▸ EXCERPTED TEXT:
* * *

Serialization in C

Debajyoti Sarma · Jul 14, 2010

How to do serialization in C ? Question arises from serialization of
binary tree.

Malcolm McLean · Jul 14, 2010

How to do serialization in C ? Question arises from serialization of
binary tree.

Very hard to do well. Really serialization is so fundamental it should
be built into the language.

A tree can be serialised as a set of nested parentheses, if the
requirement is to save as text. Look up Newick tree format.

However there's no easy was to write a generalised serialise function
for a general tree containing arbitrary data.

bart.c · Jul 14, 2010

Malcolm said:
Very hard to do well. Really serialization is so fundamental it should
be built into the language.

So fundamental that I don't think I've ever had to do it. I'm not even sure
what it means (flattening?).

A tree can be serialised as a set of nested parentheses, if the
requirement is to save as text. Look up Newick tree format.

However there's no easy was to write a generalised serialise function
for a general tree containing arbitrary data.

Sounds like building it in (to C) would be tricky then. Especially when the
language doesn't yet have trees built-in.

Debajyoti Sarma · Jul 14, 2010

ok.
Can't we store number of structure variables in file?

* * *

▸ AIM A:
Show each line of the records below that contains the string "time".

* * *

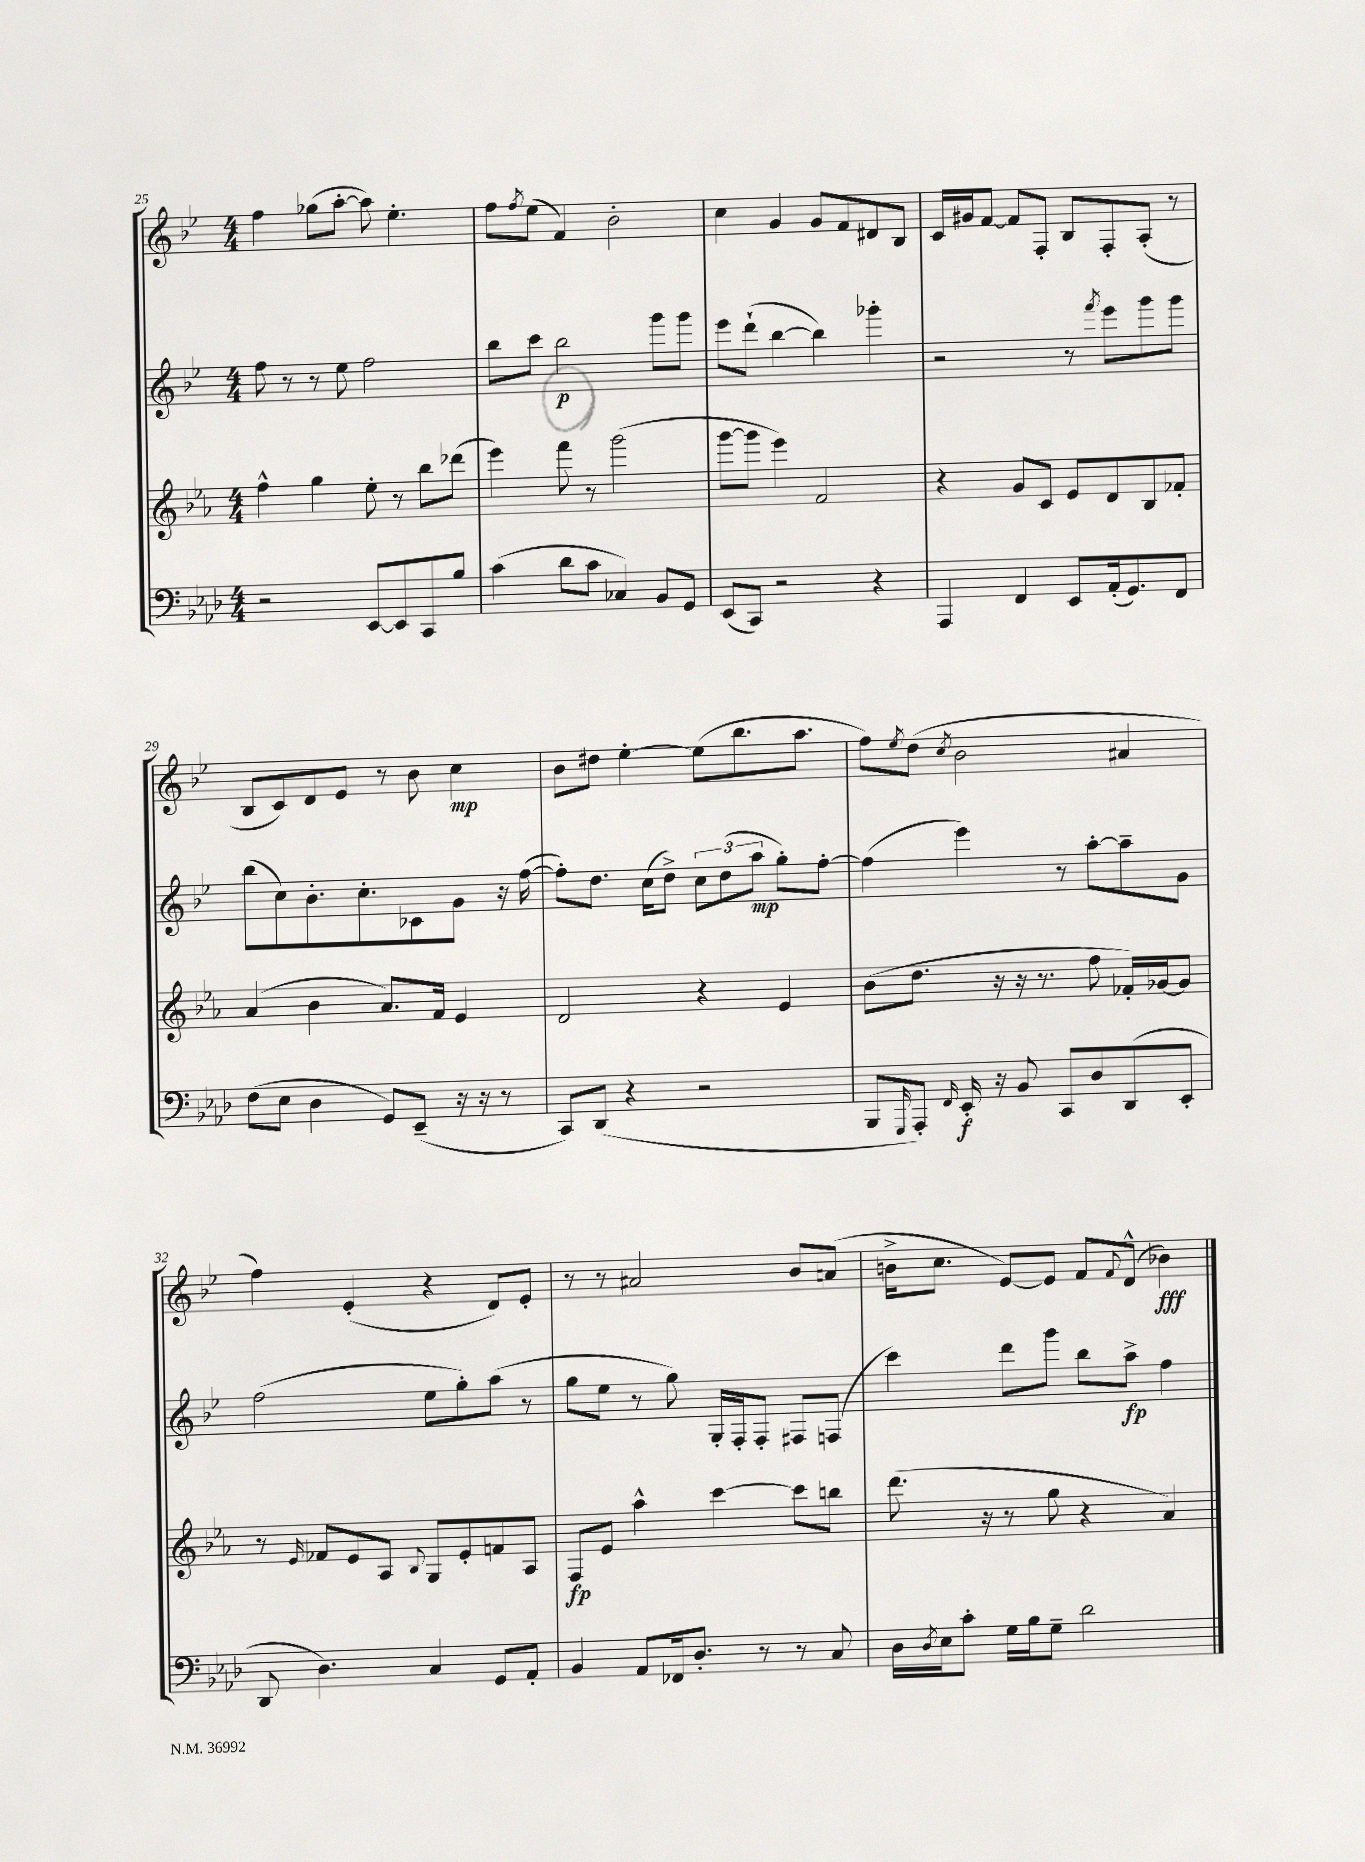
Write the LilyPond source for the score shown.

<<
\new StaffGroup <<
\new Staff = "s0" {
    \clef treble \key bes \major \numericTimeSignature \time 4/4
    f''4 ges''8( a''8~-. a''8) ees''4.-. |
    f''8 \acciaccatura { f''8 } ees''8( f'4) bes'2-. |
    c''4 g'4 g'8 f'8 dis'8 bes8 |
    c'16 gis'16 f'8~ f'8 f8-. bes8 f8-. a8-.( r8 |
    bes8 c'8) d'8 ees'8 r8 bes'8 c''4\mp |
    bes'8 dis''8 ees''4~-. ees''8( bes''8. a''8. |
    f''8) \acciaccatura { ees''8 } d''8( \acciaccatura { c''8 } bes'2 ais'4 |
    f''4) ees'4-.( r4 d'8) ees'8-. |
    r8 r8 ais'2 bes'8 a'8( |
    b'16-> c''8. ees'8~) ees'8 f'8 \appoggiatura { f'8 } d'8-^( bes'4\fff) \bar "|." |
}
\new Staff = "s1" {
    \clef treble \key bes \major \numericTimeSignature \time 4/4
    f''8 r8 r8 ees''8 f''2 |
    bes''8 c'''8 bes''2\p g'''8 g'''8 |
    ees'''8 d'''8-!( bes''4~ bes''4) ges'''4-. |
    r2 r8 \acciaccatura { f'''8 } ees'''8 g'''8 g'''8 |
    bes''8( c''8) bes'8.-. c''8.-. ces'8 g'8 r16 f''16~( |
    f''8-.) d''8. c''16( d''8->) \tuplet 3/2 { c''8 d''8( a''8\mp } g''8-.) f''8~-. |
    f''4( ees'''4) r8 a''8~-. a''8-- g'8 |
    f''2( ees''8 g''8-.) a''8( r8 |
    g''8 ees''8 r8 g''8) g16-. f16-. f8-. fis8 f8( |
    c'''4) d'''8 g'''8 bes''8 a''8->\fp f''4 \bar "|." |
}
\new Staff = "s2" {
    \clef treble \key ees \major \numericTimeSignature \time 4/4
    f''4-^ g''4 ees''8-. r8 bes''8 des'''8( |
    ees'''4) f'''8 r8 g'''2( |
    g'''8~ g'''8 ees'''4) f'2 |
    r4 g'8 c'8 ees'8 d'8 bes8 fes'8-. |
    aes'4( bes'4 aes'8.) f'16 ees'4 |
    d'2 r4 ees'4 |
    bes'8( d''8. r16 r16 r8. f''8 fes'16-.) ges'16~ ges'8 |
    r8 \grace { ees'16 } fes'8 ees'8 aes8 \appoggiatura { bes8 } g8 ees'8-. f'8 aes8 |
    f8\fp ees'8 aes''4-^ c'''4~ c'''8 b''8 |
    d'''8.( r16 r8 g''8 r4 aes'4) \bar "|." |
}
\new Staff = "s3" {
    \clef bass \key aes \major \numericTimeSignature \time 4/4
    r2 ees,8~ ees,8 c,8 bes8 |
    c'4( des'8 c'8 ces4) bes,8 g,8 |
    ees,8( c,8) r2 r4 |
    aes,,4 f,4 ees,8 aes,16-.( g,8.) f,8 |
    f8( ees8 des4 g,8) ees,8--( r16 r16 r8 |
    c,8) des,8( r4 r2 |
    bes,,8 \grace { g,,16 } aes,,8-.) \grace { f,16 } ees,16-.\f r16 bes,8 c,8 des8 des,8( ees,8-. |
    des,8 des4.) c4 g,8 aes,8-. |
    bes,4 aes,8 fes,16 des8.-. r8 r8 c8 |
    des16 \acciaccatura { des8 } ees16 c'8-. g16 bes16 g8-- des'2 \bar "|." |
}
>>
>>
\layout { \context { \Score currentBarNumber = #25 } }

* * *

▸ AIM B:
Answer these questions about the forum thread on serialization in C:
(i) Which tree format does Malcolm McLean suggest looking up?
(ii) In the reply posted by bart.c, what word is offered in parentheses as a guess at what serialization means?
(iii) What does Debajyoti Sarma ask in the final post?

▸ TASK OUTPUT A:
    \clef treble \key bes \major \numericTimeSignature \time 4/4
    \clef treble \key bes \major \numericTimeSignature \time 4/4
    \clef treble \key ees \major \numericTimeSignature \time 4/4
    \clef bass \key aes \major \numericTimeSignature \time 4/4

▸ TASK OUTPUT B:
(i) The Newick tree format.
(ii) Flattening.
(iii) Whether the number of structure variables can be stored in a file.